La vie est pleine de bonheur et ne se vit que par moments. Des millions d'êtres humains vivent ici, l'un ou l'autre sera toujours là si vous avez besoin de quelqu'un. Ne dites donc jamais que vous êtes seul à un carrefour de la vie. Mais commençons par le commencement...
Alors que j'errais dans les rues de Delhi, mon instinct m'a soudain attiré vers Haridwar. En un rien de temps, je me suis retrouvé dans le coin sombre du train pour Haridwar qui, lui aussi, était dans un compartiment général bien rempli... ! Je ne m'en suis même pas rendu compte en faisant cette sieste quand je me suis réveillé tout d'un coup et que j'ai vérifié le téléphone. Dieu merci, la sieste a été beaucoup plus courte que ce à quoi je m'attendais. Il me reste quand même 2 3 heures. Soudain, j'ai repéré un groupe de 3 personnes, dont 2 dames, qui s'approchaient de moi et m'ont demandé si je pouvais garder leurs bagages pendant un moment. Elles avaient un sac de couchage et c'est une vraie fraternité pour un voyageur comme moi. Le compartiment était également très rempli et j'ai pensé à les aider avec leurs bagages. L'excitation est montée d'un cran quand j'ai su qu'ils venaient eux aussi du Kerala. Nous avons alors atteint Haridwar. Nous avons fait une promenade dans la campagne de Haridwar
Oui, c'était plus sec que jamais lors de toutes mes visites. L'eau était à peine perceptible. Je m'épuisais lentement sous le soleil brûlant. Les villageois se promenaient mais se sentaient pâles au soleil. J'étais trempé de sueur et je me déshydratais à mort. J'ai pensé à mettre les dernières gouttes dans ma bouteille d'eau ; j'ai été poussé à aller plus loin, mais mon corps m'abandonnait.

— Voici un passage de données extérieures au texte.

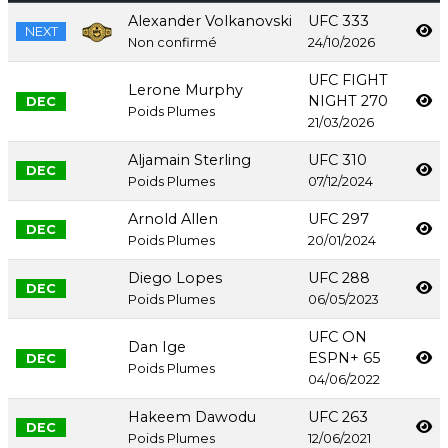
Alexander Volkanovski
UFC 333
NEXT
Non confirmé
24/10/2026
UFC FIGHT
Lerone Murphy
NIGHT 270
DEC
Poids Plumes
21/03/2026
Aljamain Sterling
UFC 310
DEC
Poids Plumes
07/12/2024
Arnold Allen
UFC 297
DEC
Poids Plumes
20/01/2024
Diego Lopes
UFC 288
DEC
Poids Plumes
06/05/2023
UFC ON
Dan Ige
ESPN+ 65
DEC
Poids Plumes
04/06/2022
Hakeem Dawodu
UFC 263
DEC
Poids Plumes
12/06/2021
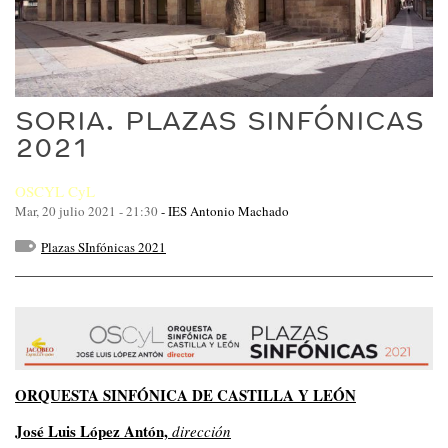
SORIA. PLAZAS SINFÓNICAS
2021
OSCYL CyL
Mar, 20 julio 2021 - 21:30
-
IES Antonio Machado
Plazas SInfónicas 2021
ORQUESTA SINFÓNICA DE CASTILLA Y LEÓN
José Luis López Antón,
dirección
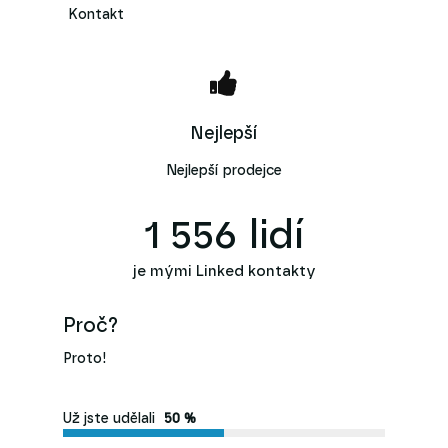
Kontakt
Nejlepší
Nejlepší prodejce
1 556
lidí
je mými Linked kontakty
Proč?
Proto!
Už jste udělali
50 %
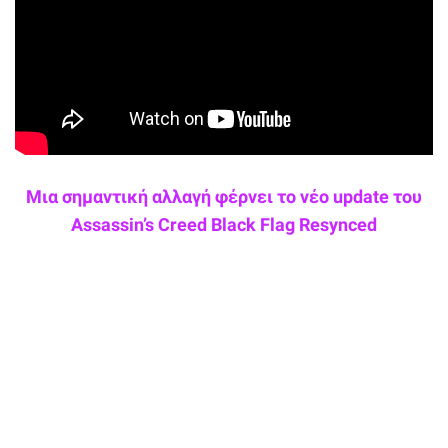
Μια σημαντική αλλαγή φέρνει το νέο update του
Assassin’s Creed Black Flag Resynced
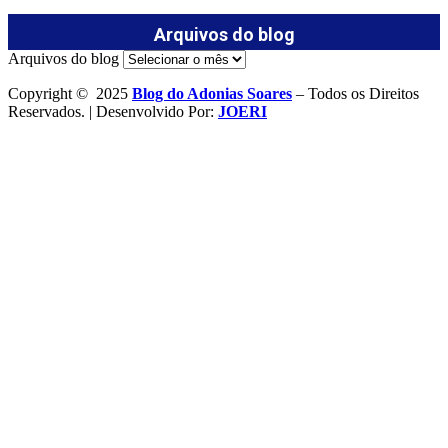
Arquivos do blog
Arquivos do blog
Copyright © 2025
Blog do Adonias Soares
– Todos os Direitos
Reservados. | Desenvolvido Por:
JOERI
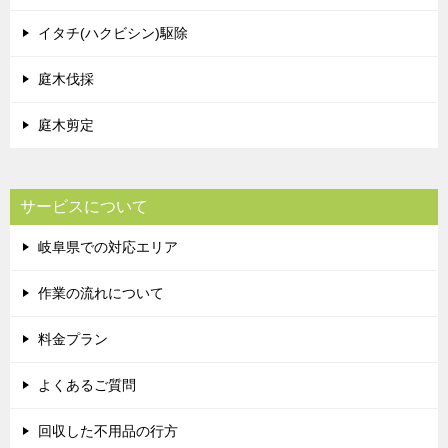
イタチ(ハクビシン)駆除
庭木伐採
庭木剪定
サービスについて
岐阜県での対応エリア
作業の流れについて
料金プラン
よくあるご質問
回収した不用品の行方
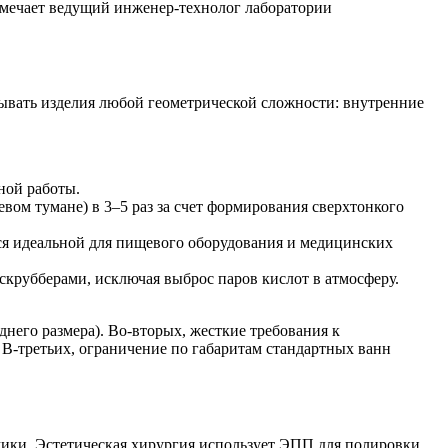
мечает ведущий инженер-технолог лаборатории
вать изделия любой геометрической сложности: внутренние
чной работы.
вом тумане) в 3–5 раз за счет формирования сверхтонкого
тся идеальной для пищевого оборудования и медицинских
скрубберами, исключая выброс паров кислот в атмосферу.
днего размера). Во-вторых, жесткие требования к
В-третьих, ограничение по габаритам стандартных ванн
амики. Эстетическая хирургия использует ЭПП для полировки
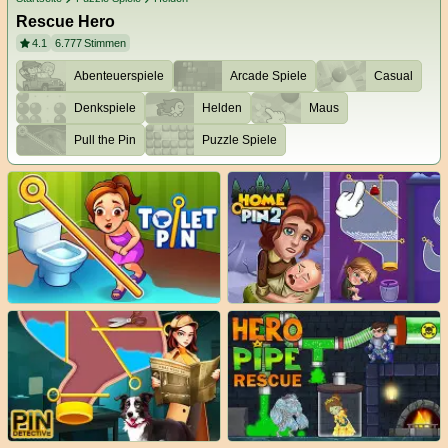
Rescue Hero
4.1
6.777
Stimmen
Abenteuerspiele
Arcade Spiele
Casual
Denkspiele
Helden
Maus
Pull the Pin
Puzzle Spiele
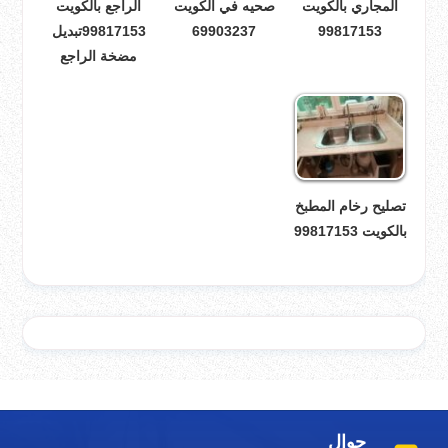
المجاري بالكويت
صحيه في الكويت
الراجع بالكويت
99817153
69903237
99817153تبديل
مضخة الراجع
تصليح رخام المطبخ
بالكويت 99817153
جوال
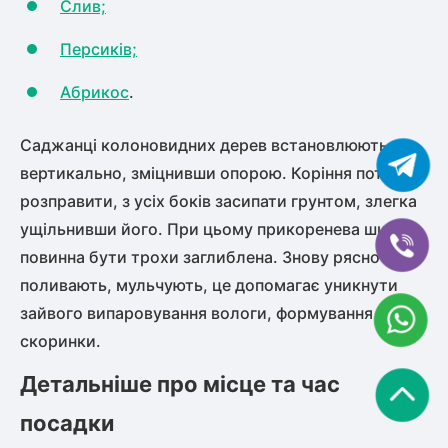
Слив;
Персиків;
Абрикос
.
Саджанці колоновидних дерев встановлюють
вертикально, зміцнивши опорою. Коріння потрібно
розправити, з усіх боків засипати грунтом, злегка
ущільнивши його. При цьому прикоренева шийка
повинна бути трохи заглиблена. Знову рясно
поливають, мульчують, це допомагає уникнути
зайвого випаровування вологи, формування сухої
скоринки.
Детальніше про місце та час
посадки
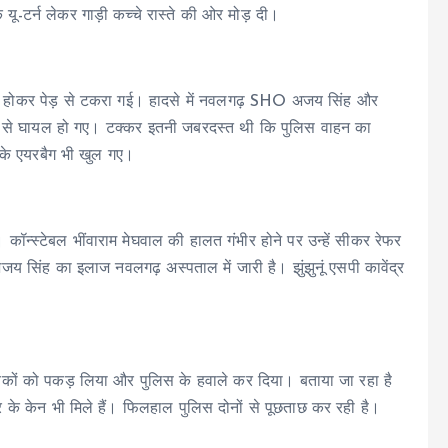
ू-टर्न लेकर गाड़ी कच्चे रास्ते की ओर मोड़ दी।
रित होकर पेड़ से टकरा गई। हादसे में नवलगढ़ SHO अजय सिंह और
रूप से घायल हो गए। टक्कर इतनी जबरदस्त थी कि पुलिस वाहन का
न के एयरबैग भी खुल गए।
कॉन्स्टेबल भींवाराम मेघवाल की हालत गंभीर होने पर उन्हें सीकर रेफर
सिंह का इलाज नवलगढ़ अस्पताल में जारी है। झुंझुनूं एसपी कावेंद्र
ं युवकों को पकड़ लिया और पुलिस के हवाले कर दिया। बताया जा रहा है
र के केन भी मिले हैं। फिलहाल पुलिस दोनों से पूछताछ कर रही है।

Puis j'ai entendu quelqu'un m'appeler par derrière. Bien qu'un sentiment de crainte ait clignoté, j'ai pensé à jeter un coup d'œil. Soudain, j'ai vu une vieille dame dans un lit à l'intérieur d'une maison. Elle disait "eau" et pleurait littéralement pour de l'eau. Les autres passagers et les touristes la regardaient à peine. J'ai ouvert ma bouteille d'eau et je suis allé vers elle. Après une gorgée d'eau, elle a signé qu'elle en voulait plus. Quelques secondes et elle a laissé un soupir de soulagement, le meilleur que j'ai jamais vu dans ma vie. Puis, à ma grande surprise, elle a pointé vers un petit robinet dans le coin. Mes yeux se sont illuminés et oui, quelques gouttes de larmes ont ajouté à la transpiration du visage. Je suis allé chercher de l'eau au robinet et je suis retourné vers la vieille dame. Sans aucun horaire prévu. Je passe un peu de temps avec elle près du lit. On a vu quelques assiettes dans le coin de la chambre, peut-être qu'elle a été nourrie par le Dharamshala voisin.
La vie est pleine de bonheur et ne se vit que par moments. Des millions d'êtres humains vivent ici, l'un ou l'autre sera toujours là si vous avez besoin de quelqu'un. Ne dites donc jamais que vous êtes seul à un carrefour de la vie. On l'a littéralement vue joyeuse pendant ces quelques heures. Quelque chose d'invisible nous lie tous, où que vous soyez. Après que Bhabaji de Dharamshala l'ait prise en charge, je suis parti pour mon voyage dans le NoWhere, avec un sentiment de chaleur intérieure.